Animating the Antique: Sculptural Encounter in the Age of Aesthetic Theory
Im Spannungsfeld zwischen figuraler Skulptur im Rund und ihrer Übersetzung in zweidimensionale Darstellungen erkundet Animating the Antique spannende Episoden in einer Geschichte künstlerischer und ästhetischer Begegnungen. An verschiedenen Schauplätzen - darunter Rom, Florenz, Neapel, London, Dresden und Paris - erforscht Sarah Betzer eine Geschichte, die noch nicht geschrieben wurde: die janusköpfige Natur der Interaktion mit der Antike, bei der Skulpturen und Betrachter gleichermaßen zwischen dem Versprechen der Belebung und der Gefahr der Kasteiung gefangen waren.
Das Buch untersucht die Spuren affektiver und transformativer skulpturaler Begegnungen und geht von den Jahrzehnten aus, die von den archäologischen, kunsthistorischen und kunstphilosophischen Entwicklungen der Mitte des 18. Jahrhunderts geprägt waren, und wendet sich den anthropologischen, psychologischen und empathischen Kontexten des Fin de si cle zu.

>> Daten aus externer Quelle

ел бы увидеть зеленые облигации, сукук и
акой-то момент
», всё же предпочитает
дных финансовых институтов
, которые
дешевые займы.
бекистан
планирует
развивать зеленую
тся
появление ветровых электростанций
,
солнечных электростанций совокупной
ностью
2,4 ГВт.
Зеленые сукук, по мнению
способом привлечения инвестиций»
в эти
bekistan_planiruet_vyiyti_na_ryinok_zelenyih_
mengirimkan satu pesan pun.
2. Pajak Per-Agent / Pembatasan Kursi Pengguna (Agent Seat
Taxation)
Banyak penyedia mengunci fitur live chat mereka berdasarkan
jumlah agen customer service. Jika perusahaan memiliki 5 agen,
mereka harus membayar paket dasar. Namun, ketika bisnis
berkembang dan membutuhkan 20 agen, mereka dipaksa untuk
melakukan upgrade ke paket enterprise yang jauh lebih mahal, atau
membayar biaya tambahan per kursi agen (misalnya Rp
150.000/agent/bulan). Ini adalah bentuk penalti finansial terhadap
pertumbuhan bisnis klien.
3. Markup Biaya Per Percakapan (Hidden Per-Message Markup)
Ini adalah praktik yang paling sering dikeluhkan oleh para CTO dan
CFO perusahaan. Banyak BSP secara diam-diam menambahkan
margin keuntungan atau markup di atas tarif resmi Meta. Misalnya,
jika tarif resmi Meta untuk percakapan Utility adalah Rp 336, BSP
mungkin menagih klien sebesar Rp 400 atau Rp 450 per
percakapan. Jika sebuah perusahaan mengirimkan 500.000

Jahrhunderts die Begegnungen mit der antiken Skulptur bis weit ins 19. Jahrhundert hinein prägte, und dass wir, wenn wir uns mit der anhaltenden Kraft dieses Modells befassen, die eindeutig modernen Bedingungen der Anziehungskraft der antiken Skulptur neu schätzen können. Wie Betzer zeigt, hatten diese Entwicklungen des 18. Jahrhunderts weitreichende Auswirkungen auf die Herstellung und Betrachtung moderner Kunst, die Artikulationen der Kunsttheorie, die Kunstgeschichtsschreibung und ein signifikant seltsames Nachleben der Antike.
Animating the Antique ist ein kühnes und weitreichendes Buch, das das Werk von Autoren wie Goethe und Winkelmann bis hin zu Hegel, Walter Pater und Vernon Lee beleuchtet. Es wird vor allem von Wissenschaftlern und Studenten begrüßt werden, die sich mit der Kunstgeschichte des achtzehnten und neunzehnten Jahrhunderts, der Kunstschriftstellerei und der Kunstgeschichtsschreibung beschäftigen.